(Stored data entries)
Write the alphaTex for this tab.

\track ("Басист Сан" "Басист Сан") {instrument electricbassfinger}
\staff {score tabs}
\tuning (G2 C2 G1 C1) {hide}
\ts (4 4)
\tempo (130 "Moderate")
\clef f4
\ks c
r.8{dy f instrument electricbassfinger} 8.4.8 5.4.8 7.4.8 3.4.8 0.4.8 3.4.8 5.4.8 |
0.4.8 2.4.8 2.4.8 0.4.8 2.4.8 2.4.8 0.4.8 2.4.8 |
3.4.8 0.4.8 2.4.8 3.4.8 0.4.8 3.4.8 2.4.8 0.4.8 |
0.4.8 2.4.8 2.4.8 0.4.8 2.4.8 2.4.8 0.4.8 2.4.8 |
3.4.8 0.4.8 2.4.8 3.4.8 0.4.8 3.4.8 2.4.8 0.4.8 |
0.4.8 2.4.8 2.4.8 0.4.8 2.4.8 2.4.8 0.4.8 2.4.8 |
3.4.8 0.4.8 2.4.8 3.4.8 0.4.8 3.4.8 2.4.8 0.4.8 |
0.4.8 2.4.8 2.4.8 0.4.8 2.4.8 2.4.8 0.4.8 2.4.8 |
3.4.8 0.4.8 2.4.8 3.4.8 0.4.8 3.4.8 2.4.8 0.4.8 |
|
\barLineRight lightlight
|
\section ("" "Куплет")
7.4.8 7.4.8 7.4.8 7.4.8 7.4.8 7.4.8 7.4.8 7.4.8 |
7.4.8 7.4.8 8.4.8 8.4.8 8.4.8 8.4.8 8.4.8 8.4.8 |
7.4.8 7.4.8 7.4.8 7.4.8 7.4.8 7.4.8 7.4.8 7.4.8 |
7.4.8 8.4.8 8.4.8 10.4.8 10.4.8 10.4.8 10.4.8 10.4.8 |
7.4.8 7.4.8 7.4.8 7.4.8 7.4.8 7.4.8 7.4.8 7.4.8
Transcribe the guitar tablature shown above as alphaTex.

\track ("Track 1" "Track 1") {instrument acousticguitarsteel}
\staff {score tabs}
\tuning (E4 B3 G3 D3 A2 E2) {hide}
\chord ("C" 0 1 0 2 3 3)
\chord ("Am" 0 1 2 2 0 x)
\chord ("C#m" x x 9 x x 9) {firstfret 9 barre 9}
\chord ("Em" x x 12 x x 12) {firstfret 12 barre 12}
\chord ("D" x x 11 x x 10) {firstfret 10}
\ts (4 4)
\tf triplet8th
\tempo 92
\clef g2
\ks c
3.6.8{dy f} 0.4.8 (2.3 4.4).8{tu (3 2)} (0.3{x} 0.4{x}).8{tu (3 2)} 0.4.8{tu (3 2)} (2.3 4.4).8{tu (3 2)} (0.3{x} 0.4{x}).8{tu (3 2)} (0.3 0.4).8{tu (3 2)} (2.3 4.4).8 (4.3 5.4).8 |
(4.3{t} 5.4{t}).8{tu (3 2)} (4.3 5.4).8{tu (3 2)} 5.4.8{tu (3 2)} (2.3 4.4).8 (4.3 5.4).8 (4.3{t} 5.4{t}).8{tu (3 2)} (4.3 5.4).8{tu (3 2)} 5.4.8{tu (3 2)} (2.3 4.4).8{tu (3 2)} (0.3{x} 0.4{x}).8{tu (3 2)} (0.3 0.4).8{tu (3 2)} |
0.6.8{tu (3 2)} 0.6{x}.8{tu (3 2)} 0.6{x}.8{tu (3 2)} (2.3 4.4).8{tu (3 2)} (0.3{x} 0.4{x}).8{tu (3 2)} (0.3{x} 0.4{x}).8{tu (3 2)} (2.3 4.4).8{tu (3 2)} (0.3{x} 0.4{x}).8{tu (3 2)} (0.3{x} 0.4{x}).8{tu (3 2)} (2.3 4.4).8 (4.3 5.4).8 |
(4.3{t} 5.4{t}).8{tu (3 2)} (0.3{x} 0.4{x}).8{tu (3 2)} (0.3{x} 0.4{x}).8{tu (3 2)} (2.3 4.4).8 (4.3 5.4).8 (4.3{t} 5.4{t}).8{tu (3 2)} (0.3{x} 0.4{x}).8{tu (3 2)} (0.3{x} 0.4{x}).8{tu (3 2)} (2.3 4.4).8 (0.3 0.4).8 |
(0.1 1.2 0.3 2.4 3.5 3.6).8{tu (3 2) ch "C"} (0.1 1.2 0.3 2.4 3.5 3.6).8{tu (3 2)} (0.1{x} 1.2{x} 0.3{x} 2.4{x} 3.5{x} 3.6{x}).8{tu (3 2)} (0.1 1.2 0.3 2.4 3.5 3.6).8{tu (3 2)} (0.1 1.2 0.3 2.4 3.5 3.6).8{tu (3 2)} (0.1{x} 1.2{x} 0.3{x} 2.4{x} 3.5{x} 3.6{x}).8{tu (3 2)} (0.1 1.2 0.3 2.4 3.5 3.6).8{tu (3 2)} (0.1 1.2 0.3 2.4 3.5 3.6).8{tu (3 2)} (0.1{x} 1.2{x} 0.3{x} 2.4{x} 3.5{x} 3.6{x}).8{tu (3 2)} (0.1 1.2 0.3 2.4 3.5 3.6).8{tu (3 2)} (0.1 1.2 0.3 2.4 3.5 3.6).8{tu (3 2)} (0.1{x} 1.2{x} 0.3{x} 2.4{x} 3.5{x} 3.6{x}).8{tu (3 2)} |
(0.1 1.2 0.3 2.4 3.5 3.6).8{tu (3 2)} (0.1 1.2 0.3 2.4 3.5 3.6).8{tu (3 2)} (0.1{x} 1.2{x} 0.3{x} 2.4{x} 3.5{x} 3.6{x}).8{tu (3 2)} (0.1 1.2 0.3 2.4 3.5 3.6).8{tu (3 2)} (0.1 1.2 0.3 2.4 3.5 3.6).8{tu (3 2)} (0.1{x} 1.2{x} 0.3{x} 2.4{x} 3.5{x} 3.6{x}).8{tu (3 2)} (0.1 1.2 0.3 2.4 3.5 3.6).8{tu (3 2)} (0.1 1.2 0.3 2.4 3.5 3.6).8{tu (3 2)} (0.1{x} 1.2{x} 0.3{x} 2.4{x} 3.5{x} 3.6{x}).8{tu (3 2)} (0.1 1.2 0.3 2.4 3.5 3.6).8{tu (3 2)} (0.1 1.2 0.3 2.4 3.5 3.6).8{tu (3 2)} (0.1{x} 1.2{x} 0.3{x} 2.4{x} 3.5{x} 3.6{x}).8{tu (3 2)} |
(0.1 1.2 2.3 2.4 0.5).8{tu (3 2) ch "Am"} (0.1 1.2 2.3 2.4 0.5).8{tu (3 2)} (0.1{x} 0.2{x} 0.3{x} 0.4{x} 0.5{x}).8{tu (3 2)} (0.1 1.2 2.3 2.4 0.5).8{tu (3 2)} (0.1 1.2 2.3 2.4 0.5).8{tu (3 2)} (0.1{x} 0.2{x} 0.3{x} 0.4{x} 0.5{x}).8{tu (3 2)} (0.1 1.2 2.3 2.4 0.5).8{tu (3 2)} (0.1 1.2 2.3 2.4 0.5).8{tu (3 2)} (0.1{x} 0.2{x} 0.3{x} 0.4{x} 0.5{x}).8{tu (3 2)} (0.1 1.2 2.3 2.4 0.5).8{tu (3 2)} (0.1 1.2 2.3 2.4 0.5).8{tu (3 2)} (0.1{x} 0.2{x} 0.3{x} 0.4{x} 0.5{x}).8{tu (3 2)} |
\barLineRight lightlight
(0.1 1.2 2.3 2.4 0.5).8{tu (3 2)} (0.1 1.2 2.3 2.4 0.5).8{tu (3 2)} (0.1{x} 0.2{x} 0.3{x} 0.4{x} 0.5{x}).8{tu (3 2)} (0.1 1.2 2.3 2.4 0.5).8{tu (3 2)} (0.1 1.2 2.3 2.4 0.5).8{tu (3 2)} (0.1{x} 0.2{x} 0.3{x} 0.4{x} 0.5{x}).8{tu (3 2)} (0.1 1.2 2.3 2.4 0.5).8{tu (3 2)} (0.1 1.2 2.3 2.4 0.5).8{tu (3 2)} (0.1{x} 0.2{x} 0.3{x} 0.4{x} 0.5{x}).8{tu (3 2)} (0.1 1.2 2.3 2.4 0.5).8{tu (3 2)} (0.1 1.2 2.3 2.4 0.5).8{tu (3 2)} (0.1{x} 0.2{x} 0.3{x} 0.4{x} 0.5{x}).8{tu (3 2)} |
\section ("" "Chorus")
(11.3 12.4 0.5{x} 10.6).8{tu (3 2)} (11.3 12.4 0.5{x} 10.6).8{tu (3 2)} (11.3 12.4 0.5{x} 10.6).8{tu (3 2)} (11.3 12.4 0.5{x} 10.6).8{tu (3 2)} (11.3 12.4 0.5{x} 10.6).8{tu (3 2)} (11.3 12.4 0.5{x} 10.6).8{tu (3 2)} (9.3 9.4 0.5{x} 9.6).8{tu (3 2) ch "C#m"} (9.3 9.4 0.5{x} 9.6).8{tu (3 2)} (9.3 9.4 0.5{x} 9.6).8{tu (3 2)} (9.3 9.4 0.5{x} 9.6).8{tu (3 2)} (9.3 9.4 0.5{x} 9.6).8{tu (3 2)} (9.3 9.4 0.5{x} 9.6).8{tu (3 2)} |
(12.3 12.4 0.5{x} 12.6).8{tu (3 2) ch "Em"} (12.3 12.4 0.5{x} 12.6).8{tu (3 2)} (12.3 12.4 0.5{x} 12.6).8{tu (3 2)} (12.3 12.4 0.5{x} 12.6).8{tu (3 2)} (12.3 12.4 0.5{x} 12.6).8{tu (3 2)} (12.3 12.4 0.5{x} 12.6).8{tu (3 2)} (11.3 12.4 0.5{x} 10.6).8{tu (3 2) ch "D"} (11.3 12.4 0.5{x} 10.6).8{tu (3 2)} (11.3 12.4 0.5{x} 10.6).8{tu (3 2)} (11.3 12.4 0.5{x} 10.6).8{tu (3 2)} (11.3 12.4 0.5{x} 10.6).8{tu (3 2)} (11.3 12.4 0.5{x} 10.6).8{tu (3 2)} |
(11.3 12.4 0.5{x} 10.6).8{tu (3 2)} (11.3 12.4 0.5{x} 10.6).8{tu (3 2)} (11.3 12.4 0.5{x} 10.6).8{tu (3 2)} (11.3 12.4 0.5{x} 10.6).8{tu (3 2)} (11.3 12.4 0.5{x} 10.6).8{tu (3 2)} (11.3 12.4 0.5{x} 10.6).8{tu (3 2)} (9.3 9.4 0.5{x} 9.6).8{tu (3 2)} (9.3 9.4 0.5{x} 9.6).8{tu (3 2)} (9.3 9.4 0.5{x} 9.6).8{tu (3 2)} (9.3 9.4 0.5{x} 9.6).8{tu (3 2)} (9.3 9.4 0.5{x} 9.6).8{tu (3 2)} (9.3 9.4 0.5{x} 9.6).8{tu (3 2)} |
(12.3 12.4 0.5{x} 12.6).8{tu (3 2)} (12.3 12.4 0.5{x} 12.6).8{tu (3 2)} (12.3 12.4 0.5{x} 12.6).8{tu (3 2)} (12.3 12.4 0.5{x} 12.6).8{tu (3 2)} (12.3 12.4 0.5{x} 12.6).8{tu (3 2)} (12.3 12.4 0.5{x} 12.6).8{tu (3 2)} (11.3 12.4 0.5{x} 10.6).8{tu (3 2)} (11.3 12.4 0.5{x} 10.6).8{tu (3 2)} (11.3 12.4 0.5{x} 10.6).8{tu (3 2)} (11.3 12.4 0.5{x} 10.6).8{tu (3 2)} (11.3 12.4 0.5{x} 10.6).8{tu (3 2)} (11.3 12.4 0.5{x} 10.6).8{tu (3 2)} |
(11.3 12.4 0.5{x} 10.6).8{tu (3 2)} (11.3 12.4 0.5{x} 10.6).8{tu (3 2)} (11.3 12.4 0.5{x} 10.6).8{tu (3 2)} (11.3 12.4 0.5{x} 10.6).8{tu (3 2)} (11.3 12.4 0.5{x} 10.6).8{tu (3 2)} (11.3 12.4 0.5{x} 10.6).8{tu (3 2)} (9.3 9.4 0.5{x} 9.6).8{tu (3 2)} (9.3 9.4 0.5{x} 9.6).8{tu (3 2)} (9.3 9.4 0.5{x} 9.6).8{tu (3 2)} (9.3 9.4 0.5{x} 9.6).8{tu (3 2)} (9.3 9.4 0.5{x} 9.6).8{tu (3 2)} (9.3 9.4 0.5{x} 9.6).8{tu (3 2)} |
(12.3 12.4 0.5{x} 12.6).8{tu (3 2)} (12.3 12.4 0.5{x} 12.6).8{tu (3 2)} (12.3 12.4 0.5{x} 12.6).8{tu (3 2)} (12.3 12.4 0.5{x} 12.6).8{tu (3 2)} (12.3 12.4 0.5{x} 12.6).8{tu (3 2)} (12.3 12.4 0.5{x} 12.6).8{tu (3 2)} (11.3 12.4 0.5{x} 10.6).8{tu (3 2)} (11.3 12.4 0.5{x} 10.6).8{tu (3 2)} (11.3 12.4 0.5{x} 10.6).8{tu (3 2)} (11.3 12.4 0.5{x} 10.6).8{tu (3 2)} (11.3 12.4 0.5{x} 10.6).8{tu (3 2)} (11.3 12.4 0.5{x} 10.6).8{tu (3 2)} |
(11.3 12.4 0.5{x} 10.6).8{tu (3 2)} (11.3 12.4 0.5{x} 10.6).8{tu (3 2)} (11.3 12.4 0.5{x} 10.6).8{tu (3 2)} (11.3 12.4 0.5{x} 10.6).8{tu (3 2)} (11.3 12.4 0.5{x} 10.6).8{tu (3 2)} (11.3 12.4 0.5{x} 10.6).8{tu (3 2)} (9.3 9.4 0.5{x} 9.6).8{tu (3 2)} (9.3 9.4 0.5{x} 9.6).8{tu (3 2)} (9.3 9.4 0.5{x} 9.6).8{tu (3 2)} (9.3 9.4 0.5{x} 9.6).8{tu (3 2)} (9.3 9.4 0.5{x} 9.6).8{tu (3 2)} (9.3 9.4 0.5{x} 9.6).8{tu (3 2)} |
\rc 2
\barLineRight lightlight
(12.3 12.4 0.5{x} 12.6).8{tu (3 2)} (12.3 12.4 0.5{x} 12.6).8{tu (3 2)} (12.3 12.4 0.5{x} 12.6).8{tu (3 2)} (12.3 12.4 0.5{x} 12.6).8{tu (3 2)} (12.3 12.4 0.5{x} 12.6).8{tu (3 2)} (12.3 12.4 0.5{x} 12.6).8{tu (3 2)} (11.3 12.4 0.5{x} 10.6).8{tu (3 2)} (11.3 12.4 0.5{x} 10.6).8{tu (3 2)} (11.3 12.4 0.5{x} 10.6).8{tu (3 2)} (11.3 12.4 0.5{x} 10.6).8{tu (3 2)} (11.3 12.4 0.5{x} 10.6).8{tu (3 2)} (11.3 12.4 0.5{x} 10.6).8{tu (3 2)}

## Aim
Report every line in the material above that contains the string "instrument".

## Output below
\track ("Басист Сан" "Басист Сан") {instrument electricbassfinger}
r.8{dy f instrument electricbassfinger} 8.4.8 5.4.8 7.4.8 3.4.8 0.4.8 3.4.8 5.4.8 |
\track ("Track 1" "Track 1") {instrument acousticguitarsteel}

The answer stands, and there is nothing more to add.